O pavilhão chamado “O Atlas do Império” surge como grande construção pelo poder de diálogo entre a America Latina e a Europa. Realizado por mais de vinte artistas, dentre os quais a brasileira Juliana Stein, a boliviana Sonia Falcone e a dupla germânico-brasileira Harun Farocki e Antje Ehmann, o pavilhão funcionaria muito bem sem indicar sua suposta inspiração em Borges. Nesse caso, os curadores Alfons Hug e Paz Guevara propuseram uma espécie de cartografia autorreferencial sob a luz de “Del Rigor en la Ciencia”, livro do escritor argentino Jorge Luis Borges, e das “Cidades Invisíveis”, do italiano Ítalo Calvino. Transformar Borges em imagens é uma perda de base. Encarar sua verdadeira abertura talvez seja por demais assustador. Borges desdobrou, do mundo a sua volta, situações que não poderiam ser, mas as quais poderíamos sentir com o pensamento. A elevação de nossas características de humanos ao máximo do absurdo faz, das criaturas de Borges, formas de representação de nossos desejos injustos e descuidados. Borges não retorna, avança. Do mesmo modo, Calvino realiza as cidades descritas por Marco Polo ao imperador Kublai Khan como um voo mental sobre o inatingível. Khan toma as palavras de Polo como a possibilidade de realização de um projeto de império o qual ele jamais conheceria, mas, também, como o atestado de sua impotência, como prótese para os limites de sua humanidade. Nesse sentido, conectaríamos tal literatura com os corpos pós-humanos vislumbrados nos trabalhos de Mark Leckey e Yuri Ancarani, dois grandes acertos da Bienal. “A endereçabilidade de todas as coisas mudas”, do britânico Mark Leckey, traz uma foturologia messiânica que pensa todas as coisas eletronicamente conectadas. A instalação nada sutil, que mais parece uma feira de ciências, consegue demonstrar como o bilógico tornou-se também imagético. Do mesmo modo, o vídeo “Da Vinci”, do italiano Yuri Ancarani, mergulha o espectador no corpo carnal, pela ótica do médico que realiza uma cirurgia através do manejo de robôs.

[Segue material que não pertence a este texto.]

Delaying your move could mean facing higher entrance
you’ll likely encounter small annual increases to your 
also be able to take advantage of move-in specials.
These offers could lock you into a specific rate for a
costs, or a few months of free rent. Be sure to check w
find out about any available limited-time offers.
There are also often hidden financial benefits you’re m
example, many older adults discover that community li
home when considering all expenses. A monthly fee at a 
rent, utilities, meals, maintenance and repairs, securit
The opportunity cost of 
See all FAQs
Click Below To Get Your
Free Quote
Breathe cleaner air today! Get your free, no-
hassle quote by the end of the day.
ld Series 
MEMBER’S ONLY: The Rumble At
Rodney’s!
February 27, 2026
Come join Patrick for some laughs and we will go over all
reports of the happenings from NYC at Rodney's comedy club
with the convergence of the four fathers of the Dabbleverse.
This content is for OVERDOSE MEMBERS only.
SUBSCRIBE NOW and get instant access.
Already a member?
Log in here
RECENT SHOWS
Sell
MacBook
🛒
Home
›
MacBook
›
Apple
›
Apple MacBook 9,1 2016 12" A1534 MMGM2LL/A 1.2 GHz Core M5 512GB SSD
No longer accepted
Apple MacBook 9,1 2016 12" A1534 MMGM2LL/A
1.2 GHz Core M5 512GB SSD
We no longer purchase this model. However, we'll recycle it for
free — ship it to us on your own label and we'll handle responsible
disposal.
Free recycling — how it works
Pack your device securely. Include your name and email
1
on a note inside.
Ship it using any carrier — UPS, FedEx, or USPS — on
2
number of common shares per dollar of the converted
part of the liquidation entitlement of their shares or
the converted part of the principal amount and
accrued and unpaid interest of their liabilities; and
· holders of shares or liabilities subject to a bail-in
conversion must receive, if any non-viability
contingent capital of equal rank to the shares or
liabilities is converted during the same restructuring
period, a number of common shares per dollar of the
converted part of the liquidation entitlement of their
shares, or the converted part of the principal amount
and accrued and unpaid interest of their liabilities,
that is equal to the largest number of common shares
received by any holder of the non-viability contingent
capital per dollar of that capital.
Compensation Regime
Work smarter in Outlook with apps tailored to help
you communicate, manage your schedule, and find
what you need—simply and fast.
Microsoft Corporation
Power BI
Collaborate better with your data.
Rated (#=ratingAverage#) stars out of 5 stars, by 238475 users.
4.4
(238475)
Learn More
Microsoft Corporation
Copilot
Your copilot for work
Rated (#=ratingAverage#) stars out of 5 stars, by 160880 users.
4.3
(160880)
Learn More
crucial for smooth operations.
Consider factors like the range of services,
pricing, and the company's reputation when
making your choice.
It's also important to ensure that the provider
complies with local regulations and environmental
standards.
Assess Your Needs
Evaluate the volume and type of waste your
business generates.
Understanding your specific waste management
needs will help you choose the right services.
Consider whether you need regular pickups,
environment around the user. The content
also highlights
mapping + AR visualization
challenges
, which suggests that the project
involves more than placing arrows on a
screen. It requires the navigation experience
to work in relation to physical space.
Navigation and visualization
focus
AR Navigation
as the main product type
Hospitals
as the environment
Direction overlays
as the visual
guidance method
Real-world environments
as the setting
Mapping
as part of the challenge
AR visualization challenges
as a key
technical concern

Mostrar artistas “lendários”. Esse não será o último monumento ao modernismo de objetos. Grande parte do mercado de arte sempre fica para trás, a chorar tempos em que a barganha era mais definida e que deixaram celebridades com cifrão estampado. Uma parte mais restrita do mercado é capaz de reestruturar-se, pois, nas necessidades e oportunidades, constrói os próprios princípios e a própria legitimidade. Saber identificar e conferir valor ao que é feito em sua época e antes que seja história, é um poder restrito. Gigantescas listas ainda possuem tal poder?